# How to delete PM's?



## G-man99 (Jul 15, 2008)

Can't see an option on how to delete Pm's anymore


----------



## 2004mark (Oct 26, 2013)

Have to go into each convo and delete them. My box was like at 300% so just used the delete all facility. Didn't really want to get rid of them all but was going to be too painful to do them one by one.


----------



## WallsOfJericho (Apr 4, 2009)

Why are we allowed so few pms? I have 167 but you can only store 50? And it's such a hassle to delete one by one, this needs a change


----------



## 2004mark (Oct 26, 2013)

WallsOfJericho said:


> Why are we allowed so few pms?
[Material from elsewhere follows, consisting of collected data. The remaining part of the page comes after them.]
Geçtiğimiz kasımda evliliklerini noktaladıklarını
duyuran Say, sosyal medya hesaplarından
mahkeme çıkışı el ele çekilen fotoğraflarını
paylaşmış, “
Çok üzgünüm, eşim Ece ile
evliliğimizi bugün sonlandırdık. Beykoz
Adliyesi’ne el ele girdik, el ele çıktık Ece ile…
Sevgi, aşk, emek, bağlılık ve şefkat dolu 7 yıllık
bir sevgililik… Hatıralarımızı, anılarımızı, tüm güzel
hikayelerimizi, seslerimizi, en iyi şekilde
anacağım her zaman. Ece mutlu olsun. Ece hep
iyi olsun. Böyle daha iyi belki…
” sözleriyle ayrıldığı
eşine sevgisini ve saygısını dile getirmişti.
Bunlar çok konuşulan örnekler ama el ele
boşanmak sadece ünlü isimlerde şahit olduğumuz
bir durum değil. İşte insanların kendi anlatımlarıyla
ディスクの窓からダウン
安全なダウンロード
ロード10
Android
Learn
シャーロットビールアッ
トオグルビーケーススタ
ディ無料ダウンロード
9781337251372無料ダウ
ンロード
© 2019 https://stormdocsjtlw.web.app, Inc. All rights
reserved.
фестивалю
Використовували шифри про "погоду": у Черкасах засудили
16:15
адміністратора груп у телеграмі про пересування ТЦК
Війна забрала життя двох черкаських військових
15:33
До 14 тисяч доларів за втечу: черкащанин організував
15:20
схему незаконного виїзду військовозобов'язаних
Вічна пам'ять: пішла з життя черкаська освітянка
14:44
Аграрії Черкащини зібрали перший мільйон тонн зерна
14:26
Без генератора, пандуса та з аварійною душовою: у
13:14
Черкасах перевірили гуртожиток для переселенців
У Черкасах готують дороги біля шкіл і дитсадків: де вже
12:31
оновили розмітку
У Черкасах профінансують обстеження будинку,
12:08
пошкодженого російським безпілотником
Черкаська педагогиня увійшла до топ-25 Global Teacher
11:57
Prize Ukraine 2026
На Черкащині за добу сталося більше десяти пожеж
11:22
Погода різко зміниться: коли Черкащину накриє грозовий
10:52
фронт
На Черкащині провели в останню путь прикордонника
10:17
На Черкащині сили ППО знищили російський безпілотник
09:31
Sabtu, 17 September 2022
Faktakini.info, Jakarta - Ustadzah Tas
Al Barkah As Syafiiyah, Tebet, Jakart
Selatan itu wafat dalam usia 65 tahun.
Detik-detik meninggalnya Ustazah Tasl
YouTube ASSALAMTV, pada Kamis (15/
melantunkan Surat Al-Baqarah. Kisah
I have 167 but you can only store 50? And it's such a hassle to delete one by one, this needs a change


The system is different now... it's not 50 messages, it's 50 conversations. So yeah, a ball-ache with old messages as they can't be merged into conversations, but going forward I think it's a much better system... more like whatsapp or facebook messenger.


----------



## Lorian (Apr 9, 2003)

WallsOfJericho said:


> Why are we allowed so few pms? I have 167 but you can only store 50? And it's such a hassle to delete one by one, this needs a change


It increases to 100 for Gold Members and you aren't that far off 

That said, like all of these limits, many are defaults. If you want them changed please start a Poll and popular changes will be implemented,


----------